We the public crowd sourced the ideas for the Plan – with more than 10,000 submissions on the draft Plan alone. It’s our Plan. So, come on, government, help us help you crowd source our actions.
We must work together. These are intensely interdependent climate / economic / social / environmental / cultural issues. They are so complex, the time to solve them so short and the resources so scant, we must simultaneously design and act in collaborative, trusting, and iterative ways.
There was no word on that in the Plan. But don’t blame this Government or generation of civil servants. It’s deep in our political culture. It was even worse from the late-1980s to the early-1990s when a tiny group of politicians, civil servants and business leaders rammed through economic reforms. The fundamental changes were urgently needed. But some dysfunctional processes and damaging decisions forced heavy collateral costs on people and the economy. Ultimately, they denied us some of the gains we would have otherwise made from reforms.
We are now at an even more critical juncture in our history. There is just enough time left for the government (politicians and civil servants) to radically change their culture so they work collaboratively with the rest of society. Then together we can grow this skeletal Plan into a powerful driver of transformation.
Two other crucial players have to change their cultures too if they want to play constructive roles.
National, in all its utterings on climate over the years, has clearly shown it has no idea of how effective climate action works abroad in politics or business. For example, Chris Luxon, National’s leader, branded as corporate welfare the Plan’s public investment to help some companies take big technology leaps to reduce their emissions and increase their competitiveness. He said they can well afford to make those investments themselves.
He would have known as a recent chief executive of Air New Zealand and a former executive of Unilever (one of the world’s corporate leaders on climate) that was utterly untrue. Business-as-usual absolutely won’t deliver transformations such as Sustainable Aviation Fuel. Yet he still indulged in that cheap, facile political lie.
If Luxon wants to know what all-stakeholder action on a gnarly climate issues looks like, he should spend 5 minutes looking at the UK Jet Zero Council website.
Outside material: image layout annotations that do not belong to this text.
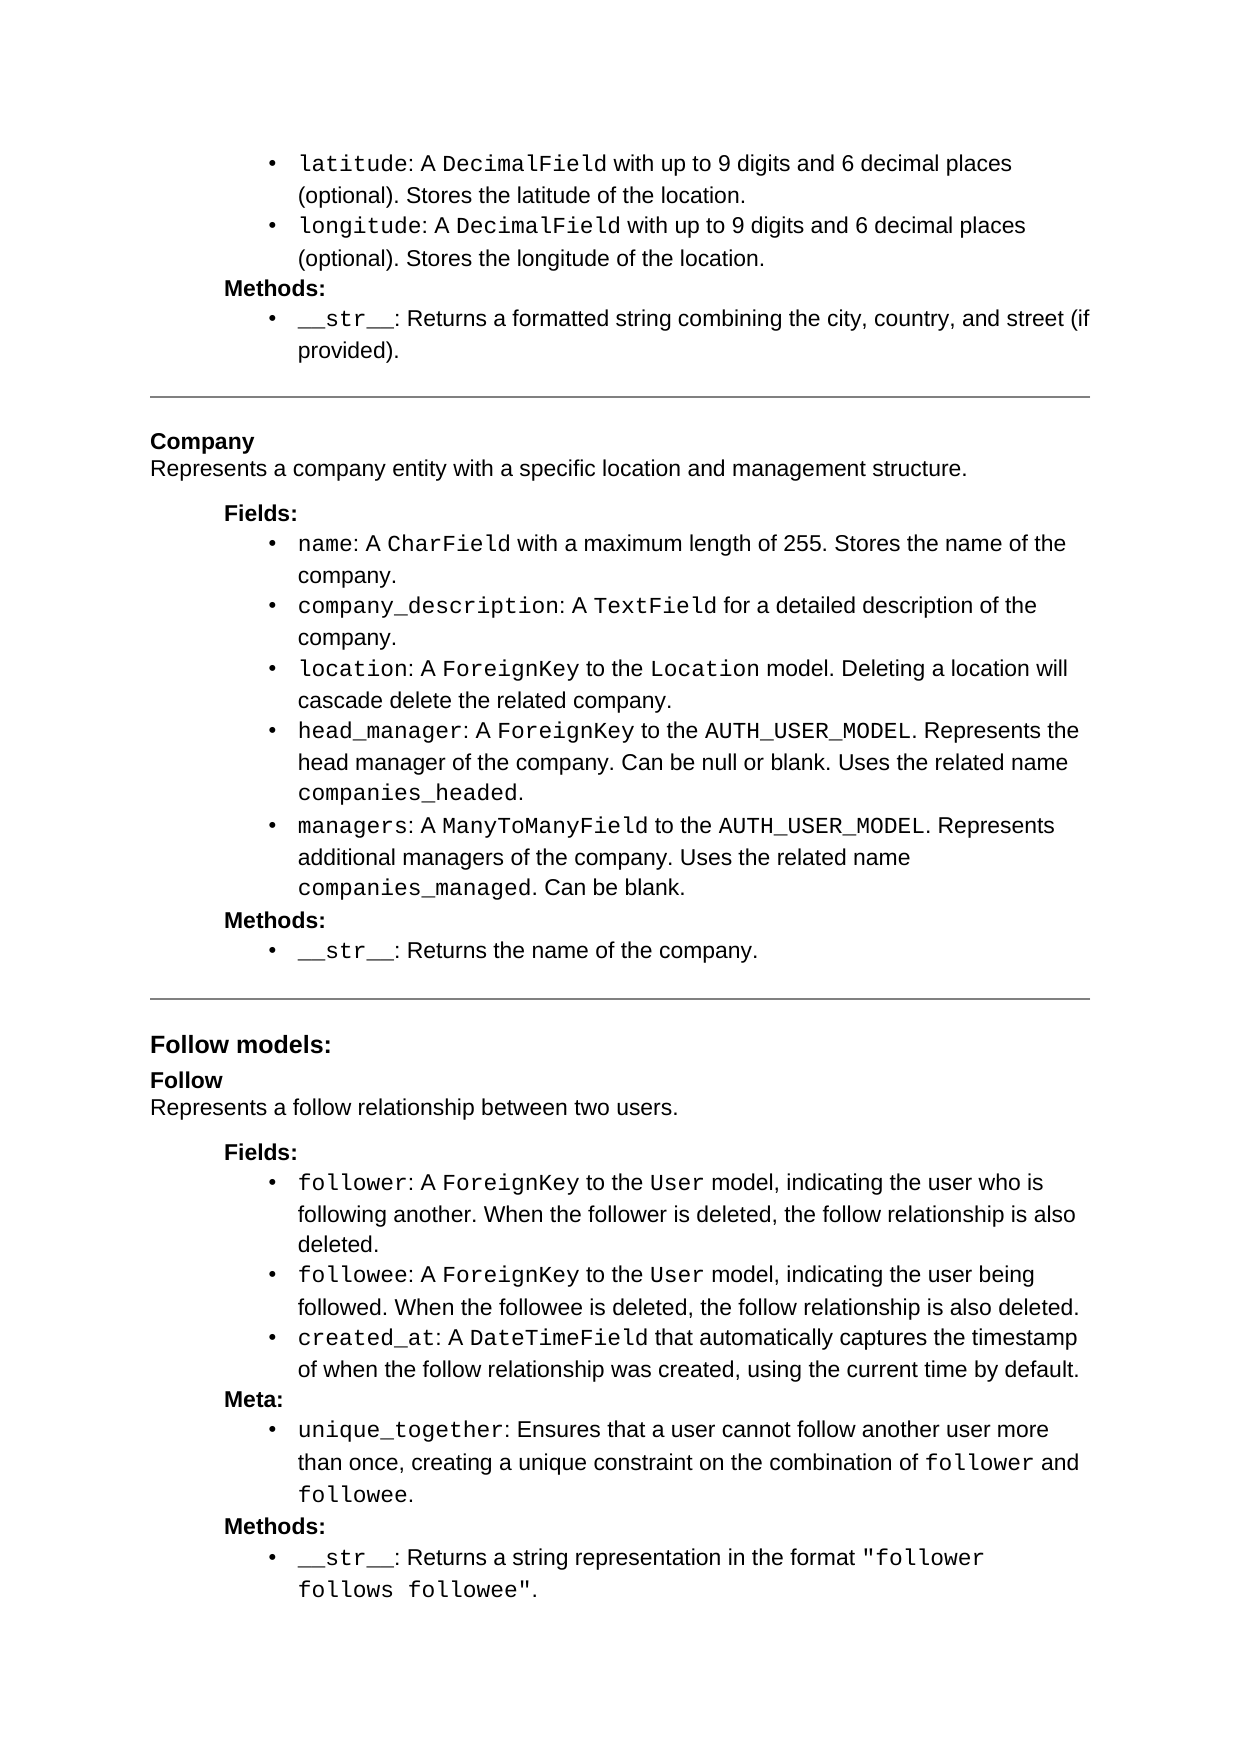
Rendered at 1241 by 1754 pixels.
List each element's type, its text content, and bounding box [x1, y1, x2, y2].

list longitude: A DecimalField with up to 9 digits and 6 decimal places (optional). Stores the longitude of the location. [268, 212, 1090, 271]
text Follow [150, 1067, 1090, 1094]
list __str__: Returns a formatted string combining the city, country, and street (if provided). [268, 305, 1090, 363]
list follower: A ForeignKey to the User model, indicating the user who is following another. When the follower is deleted, the follow relationship is also deleted. [268, 1169, 1090, 1257]
list Methods: [194, 1513, 1090, 1539]
list Methods: [194, 275, 1090, 301]
list company_description: A TextField for a detailed description of the company. [268, 592, 1090, 651]
list followee: A ForeignKey to the User model, indicating the user being followed. When the followee is deleted, the follow relationship is also deleted. [268, 1261, 1090, 1320]
text Represents a follow relationship between two users. [150, 1094, 1090, 1120]
text Represents a company entity with a specific location and management structure. [150, 455, 1090, 481]
list __str__: Returns a string representation in the format "follower follows followee". [268, 1543, 1090, 1604]
list created_at: A DateTimeField that automatically captures the timestamp of when the follow relationship was created, using the current time by default. [268, 1324, 1090, 1382]
list unique_together: Ensures that a user cannot follow another user more than once, creating a unique constraint on the combination of follower and followee. [268, 1416, 1090, 1509]
list head_manager: A ForeignKey to the AUTH_USER_MODEL. Represents the head manager of the company. Can be null or blank. Uses the related name companies_headed. [268, 717, 1090, 808]
list name: A CharField with a maximum length of 255. Stores the name of the company. [268, 530, 1090, 588]
list __str__: Returns the name of the company. [268, 937, 1090, 965]
subtitle Follow models: [150, 1030, 1090, 1059]
list latitude: A DecimalField with up to 9 digits and 6 decimal places (optional). Stores the latitude of the location. [268, 150, 1090, 208]
list Meta: [194, 1386, 1090, 1412]
list location: A ForeignKey to the Location model. Deleting a location will cascade delete the related company. [268, 654, 1090, 713]
list Methods: [194, 907, 1090, 933]
list Fields: [194, 499, 1090, 526]
list Fields: [194, 1138, 1090, 1165]
list managers: A ManyToManyField to the AUTH_USER_MODEL. Represents additional managers of the company. Uses the related name companies_managed. Can be blank. [268, 812, 1090, 902]
text Company [150, 428, 1090, 455]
Every participant in the supply chain from fuel companies to airlines, and the relevant minister plus airports and others in between, is represented. Together they are working on building fast a string of SAF plants in the UK at around US$1 billion a piece.
The other player is Fonterra, which with its farmer-shareholder-suppliers is completely responsible for some 20 percent of our entire economy’s emissions. Its complete silence on the Plan spoke volumes. It wouldn’t even be bothered to say ‘thank you’ for $710 million from taxpayers over the next four years for a new Centre for Climate Action on Agricultural Emissions.
That was no surprise since Fonterra has zero credibility on climate. It still refuses, for example, to set goals for reducing its own emissions of methane, one of the most potent of greenhouse gases. If it doesn’t cut them New Zealand will fail to meet its international climate commitments. That would do untold damage to our reputation and economy. And to the business of Fonterra and its farmers too.
Likewise the few lukewarm responses from elsewhere in the farming sector showed they still believe they are the best in the world, and they have loads of time yet to gradually clean up their act.
Clearly, they are unaware of many examples of climate leadership around the world by farmers, food companies, such as Nestlé, Fonterra’s largest customer, and new food tech companies such as Mosa Meat in the Netherlands.
So, a Plan, a Budget…and massive, urgent work for us all.